How One Man Takes on the German Wealth Management Industry
Quirin bank is headquartered in Berlin. But you cannot find its offices in the posh new centre of Berlin-Mitte or in the fashionable quarters of Charlottenburg. Quirin is located at the very end of Ku’damm, a part of the city that seems slightly seedy or even shabby. Once inside the building you feel more like you have entered the office of an IT startup rather than that of a formal German private bank. But the wealth managers of Quirin bank have reached the figure of € 1 billion (about US$ 1.3 billion US$) assets under management just about 6 months ago. This is impressive stuff for a banking upstart, who got serious with private banking at the end of 2006, only months before the global financial crisis started. The bank employs 89 advisors in 13 offices across Germany. It claims to have 3000 clients.

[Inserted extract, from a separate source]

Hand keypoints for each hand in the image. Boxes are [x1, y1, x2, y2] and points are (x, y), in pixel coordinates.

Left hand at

The recipe of Quirin bank is quite simple: Give all hidden commissions, kick-backs or retrocessions back to your clients, who are only charged for advise or for performance. Starting from € 50,000 (about US$ 65.000) clients can choose between two models:
Full-fledged wealth management mandate: Clients pay € 75 per month plus 20% of the portfolio’s performance. All kickbacks are refunded to the client.
Advisory model: Clients pay € 75 per month and between 0.6% and 1.2% of assets under management per year. All kickbacks are also refunded to the client.

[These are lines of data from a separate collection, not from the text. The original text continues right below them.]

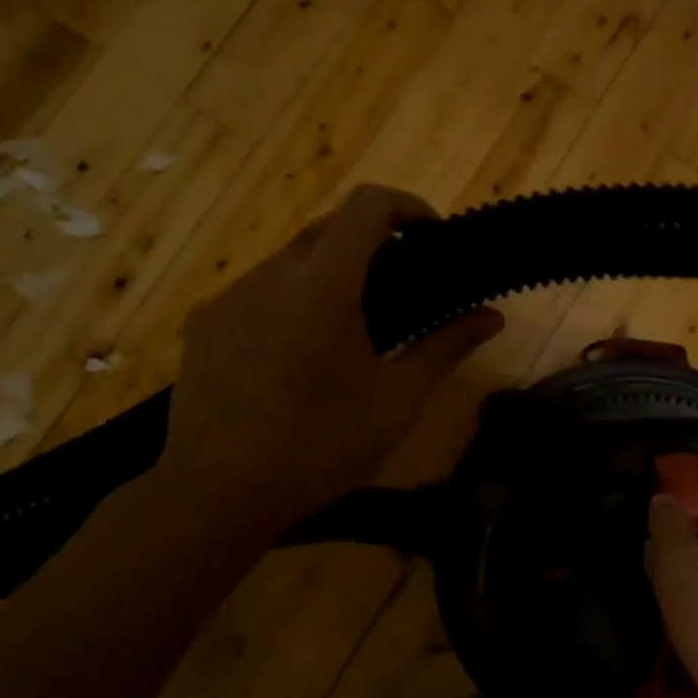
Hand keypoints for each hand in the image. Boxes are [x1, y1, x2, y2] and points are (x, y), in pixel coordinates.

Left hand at [160, 185, 502, 530]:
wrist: (215, 493)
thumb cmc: (319, 447)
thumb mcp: (396, 401)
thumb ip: (445, 347)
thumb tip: (493, 317)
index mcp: (324, 286)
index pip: (366, 205)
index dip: (407, 205)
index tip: (432, 237)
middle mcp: (272, 274)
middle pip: (329, 227)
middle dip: (372, 241)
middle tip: (403, 285)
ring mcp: (231, 296)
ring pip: (292, 259)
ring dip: (330, 271)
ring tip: (352, 326)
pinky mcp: (205, 322)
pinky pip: (259, 289)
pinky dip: (292, 298)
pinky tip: (299, 352)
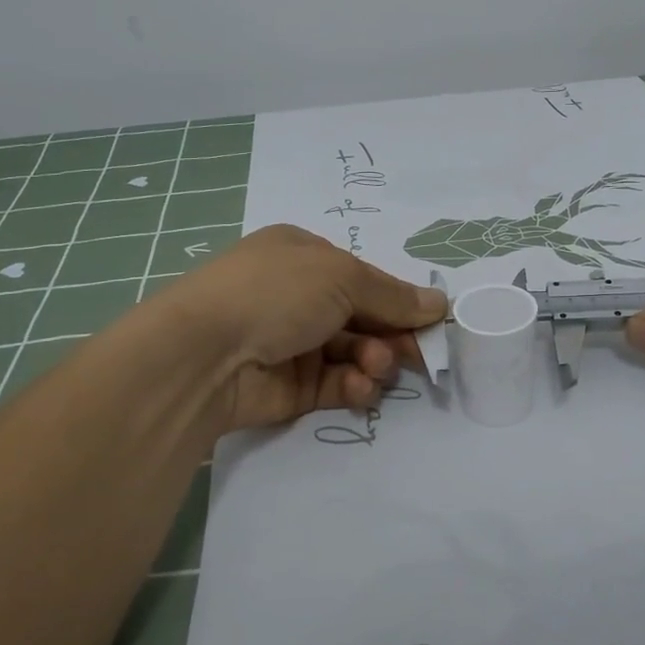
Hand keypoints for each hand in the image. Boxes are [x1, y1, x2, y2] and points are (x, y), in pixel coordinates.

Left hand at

Both models come with no transaction fees. The bank makes the case that because of their “we-take-no-commissions-policy” they are completely objective in their advice.
The brain behind this new private banking paradigm is Karl-Matthäus Schmidt, who founded Consors, one of Germany’s most successful discount brokerages in 1994, at the age of 25, (which was acquired by BNP Paribas in 2002). Back then, Schmidt was so annoyed with sky-high brokerage fees that he came up with the idea of the discount broker. A concept that did not take long to revolutionise trading for private clients in Germany.
Now Schmidt has taken on the Private Banking industry. And Schmidt – despite his slightly geekish appearance – takes an aggressive approach. For instance, on the website of Quirin bank you find a list of total costs other banks charge openly and also the hidden costs. According to Quirin those total costs range from 2.44% per year (Berenberg Bank) to 5% (Dresdner Bank). However, critics of Quirin bank point out that the 20% cut of the client’s performance Quirin takes, reminds them of the hedge fund industry and can get very expensive during bull markets.
Schmidt has cut out quite a bit of work for himself. So far, the European private banking industry has staunchly defended their traditional fee models, including kickbacks, hidden commissions and in many cases not-so-objective advice. But it seems that Schmidt is on to something and the winds of change are blowing in his direction. Regulators, courts and many clients across Germany and the whole of Europe think it is time for a transparent wealth management based on objective advice. Quirin bank with Schmidt at its helm will definitely play a role in this transformation.